***** INFORMATION GIVEN

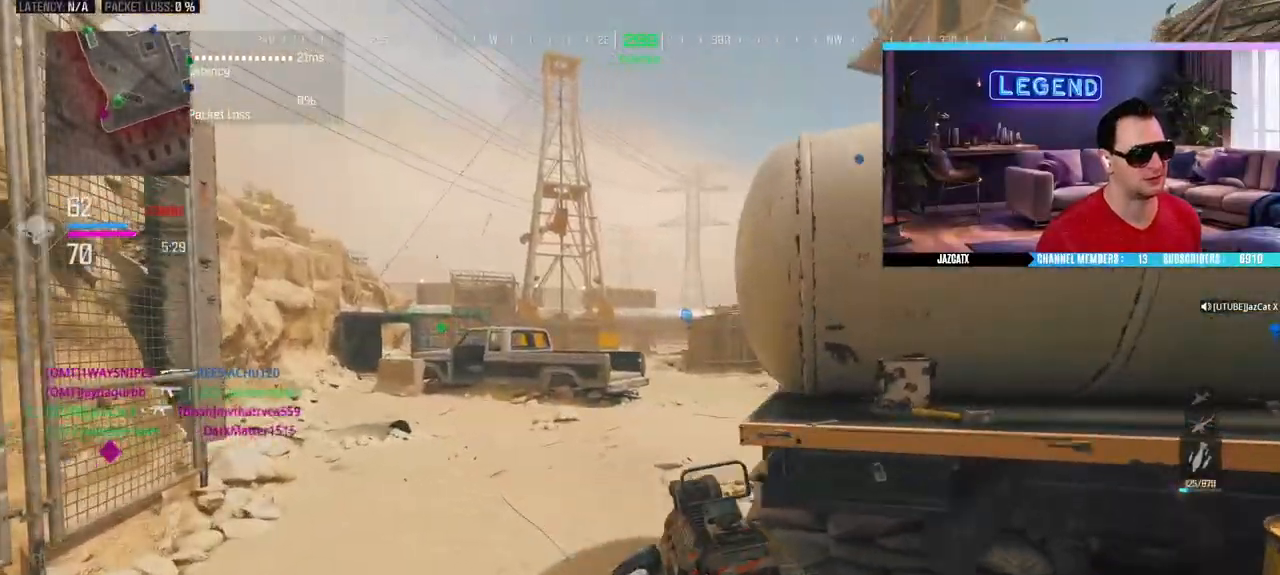
{"dt_ms": 500, "buttons": [], "left_stick": "up-right", "right_stick": "center", "events": [[17, "CROSS", "up"], [33, "left_stick", "center"], [83, "left_stick", "up-left"], [233, "left_stick", "down-left"], [283, "left_stick", "down-right"], [483, "left_stick", "up-right"]]}
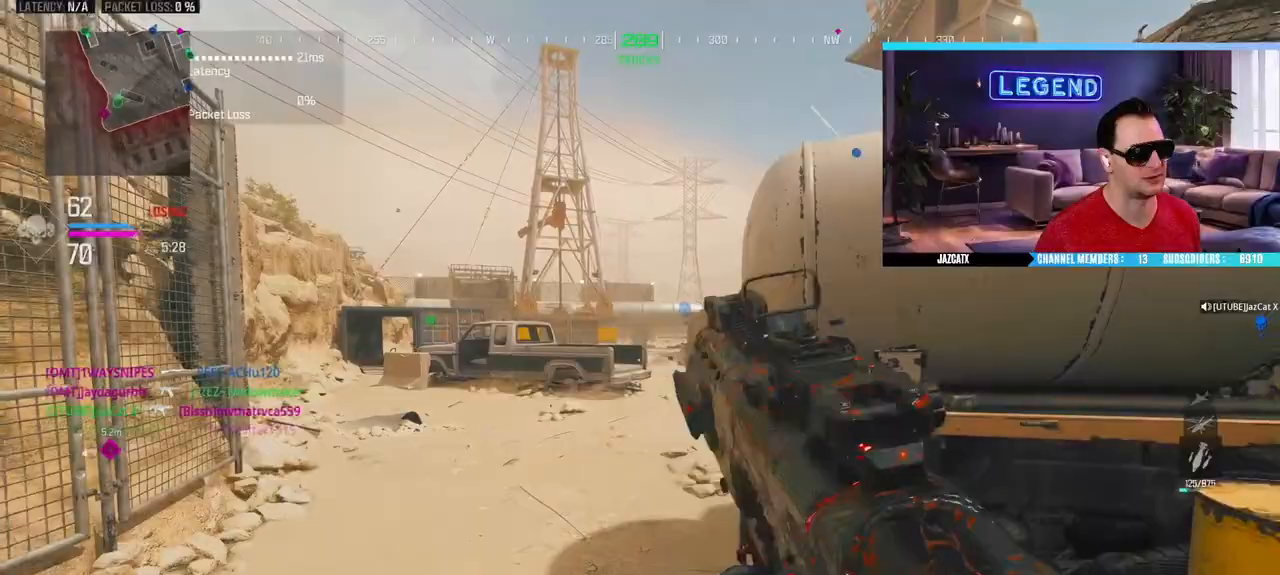
{"dt_ms": 500, "buttons": ["SQUARE"], "left_stick": "up-left", "right_stick": "center", "events": [[67, "left_stick", "up-left"], [67, "right_stick", "right"], [183, "left_stick", "left"], [267, "right_stick", "center"], [367, "left_stick", "up-left"], [400, "SQUARE", "down"]]}
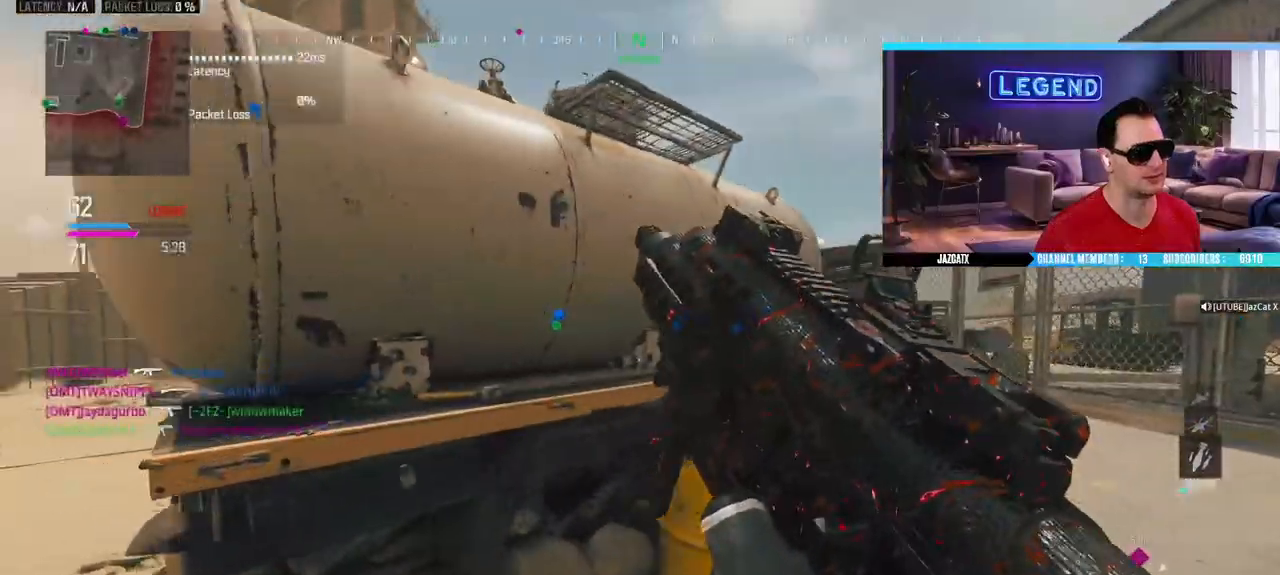
{"dt_ms": 500, "buttons": ["SQUARE"], "left_stick": "up-right", "right_stick": "center", "events": [[217, "left_stick", "up-right"], [350, "SQUARE", "up"], [433, "SQUARE", "down"]]}
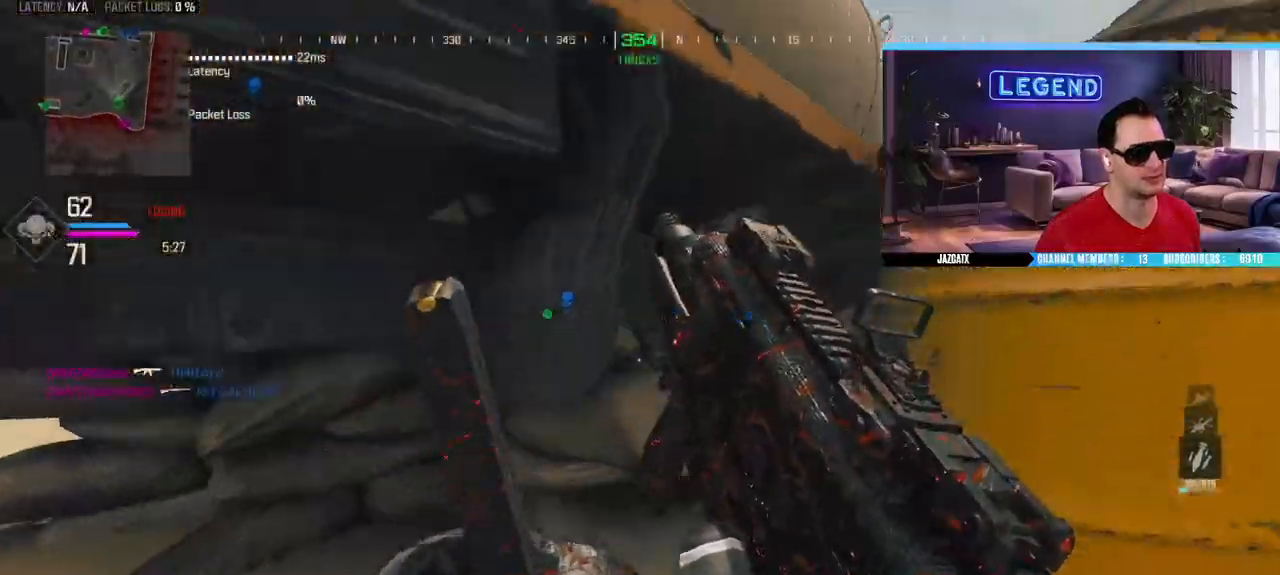
{"dt_ms": 500, "buttons": [], "left_stick": "right", "right_stick": "center", "events": [[83, "SQUARE", "up"], [317, "left_stick", "right"]]}
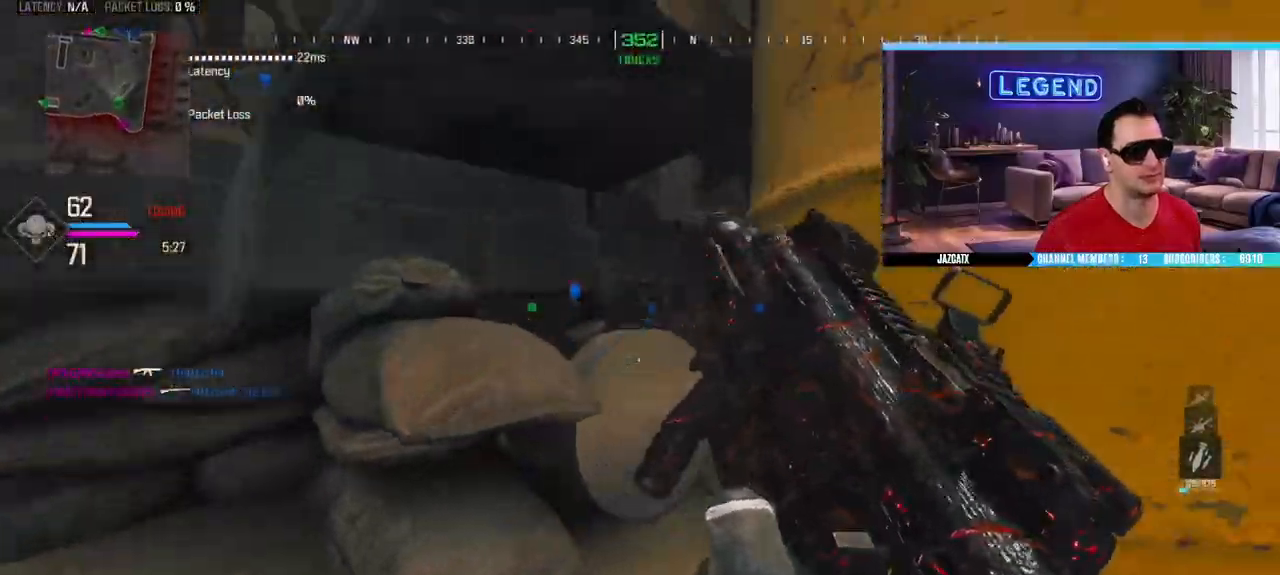
{"dt_ms": 500, "buttons": [], "left_stick": "down-right", "right_stick": "center", "events": [[200, "TRIANGLE", "down"], [250, "left_stick", "down-right"], [267, "TRIANGLE", "up"]]}
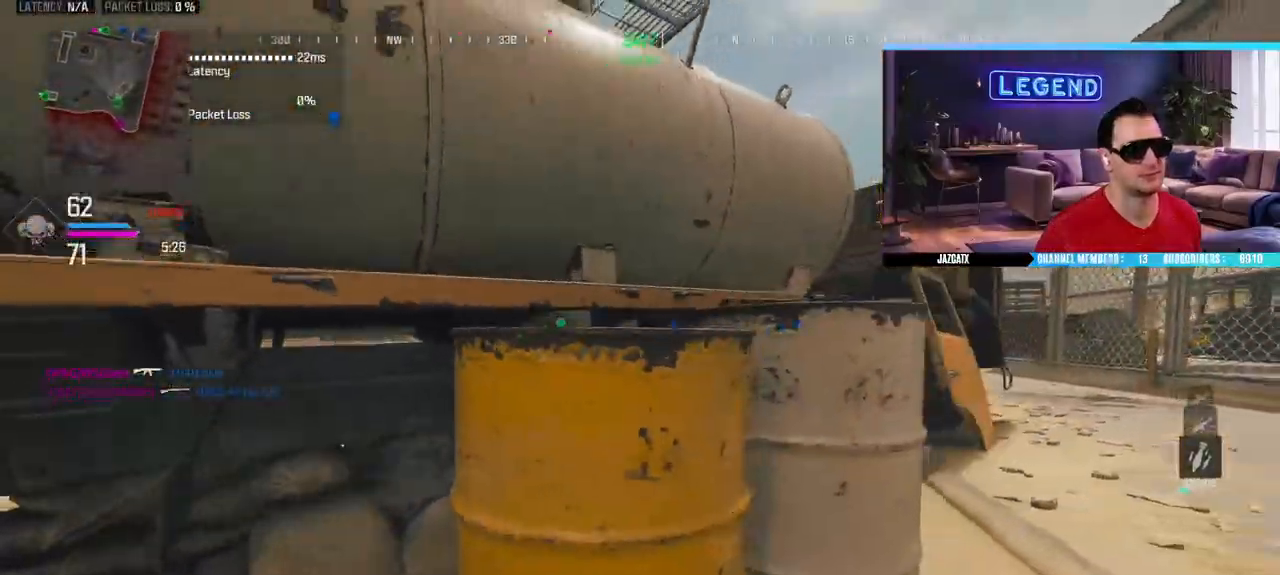
{"dt_ms": 500, "buttons": ["L3"], "left_stick": "up-left", "right_stick": "center", "events": [[117, "right_stick", "left"], [183, "left_stick", "up-right"], [233, "L3", "down"], [233, "left_stick", "up"], [333, "right_stick", "center"], [350, "left_stick", "up-left"], [383, "L3", "up"], [450, "L3", "down"]]}
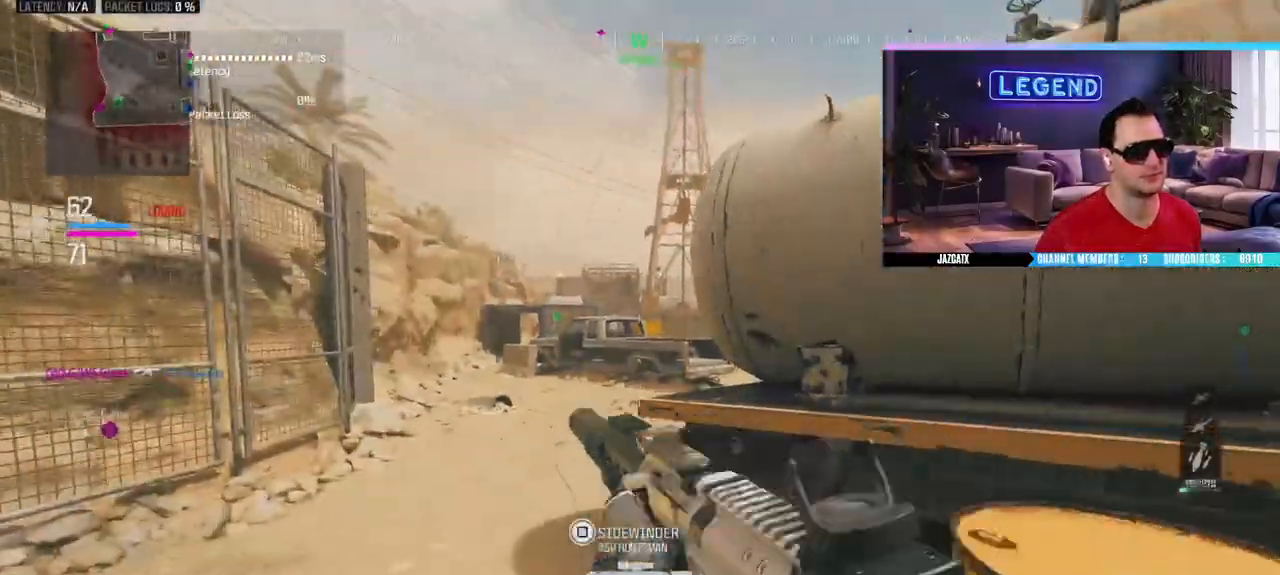
{"dt_ms": 500, "buttons": [], "left_stick": "up", "right_stick": "center", "events": [[83, "L3", "up"], [167, "L3", "down"], [283, "SQUARE", "down"], [350, "L3", "up"], [367, "SQUARE", "up"], [400, "left_stick", "up"]]}
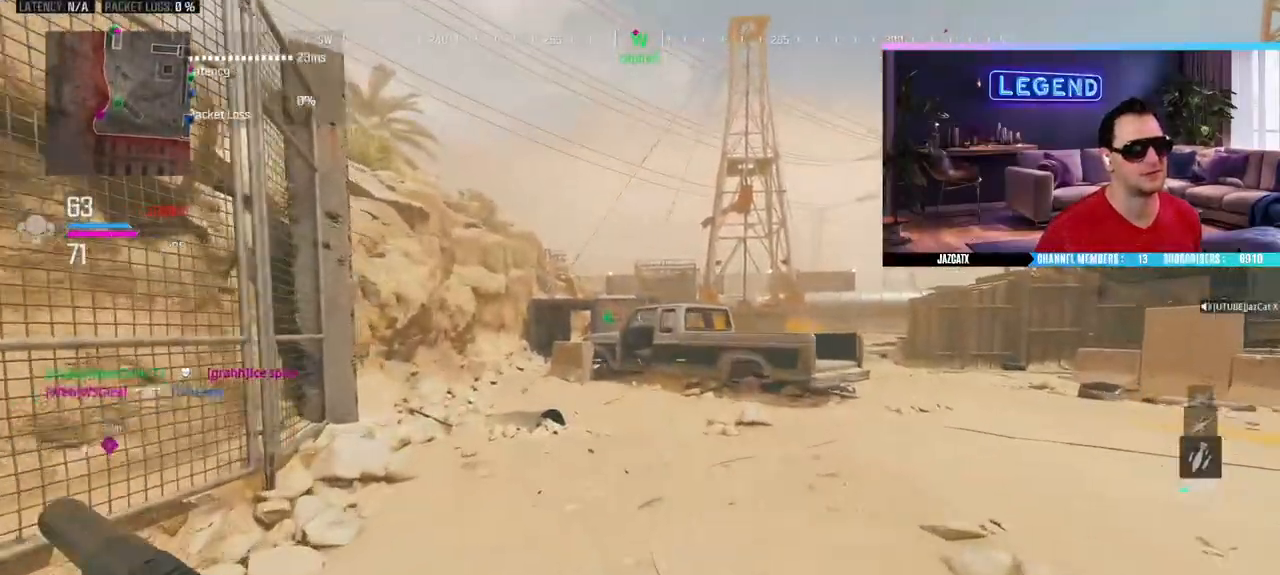
{"dt_ms": 500, "buttons": [], "left_stick": "up", "right_stick": "center", "events": [[33, "L3", "down"], [183, "L3", "up"], [267, "L3", "down"], [450, "L3", "up"]]}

**********

_TASK STATEMENT_. I'd like every record transcribed exactly, with no pictures carried over.

_RESPONSE BOX_.
{"dt_ms": 500, "buttons": [], "left_stick": "up-right", "right_stick": "center", "events": [[17, "CROSS", "up"], [33, "left_stick", "center"], [83, "left_stick", "up-left"], [233, "left_stick", "down-left"], [283, "left_stick", "down-right"], [483, "left_stick", "up-right"]]}
{"dt_ms": 500, "buttons": ["SQUARE"], "left_stick": "up-left", "right_stick": "center", "events": [[67, "left_stick", "up-left"], [67, "right_stick", "right"], [183, "left_stick", "left"], [267, "right_stick", "center"], [367, "left_stick", "up-left"], [400, "SQUARE", "down"]]}
{"dt_ms": 500, "buttons": ["SQUARE"], "left_stick": "up-right", "right_stick": "center", "events": [[217, "left_stick", "up-right"], [350, "SQUARE", "up"], [433, "SQUARE", "down"]]}
{"dt_ms": 500, "buttons": [], "left_stick": "right", "right_stick": "center", "events": [[83, "SQUARE", "up"], [317, "left_stick", "right"]]}
{"dt_ms": 500, "buttons": [], "left_stick": "down-right", "right_stick": "center", "events": [[200, "TRIANGLE", "down"], [250, "left_stick", "down-right"], [267, "TRIANGLE", "up"]]}
{"dt_ms": 500, "buttons": ["L3"], "left_stick": "up-left", "right_stick": "center", "events": [[117, "right_stick", "left"], [183, "left_stick", "up-right"], [233, "L3", "down"], [233, "left_stick", "up"], [333, "right_stick", "center"], [350, "left_stick", "up-left"], [383, "L3", "up"], [450, "L3", "down"]]}
{"dt_ms": 500, "buttons": [], "left_stick": "up", "right_stick": "center", "events": [[83, "L3", "up"], [167, "L3", "down"], [283, "SQUARE", "down"], [350, "L3", "up"], [367, "SQUARE", "up"], [400, "left_stick", "up"]]}
{"dt_ms": 500, "buttons": [], "left_stick": "up", "right_stick": "center", "events": [[33, "L3", "down"], [183, "L3", "up"], [267, "L3", "down"], [450, "L3", "up"]]}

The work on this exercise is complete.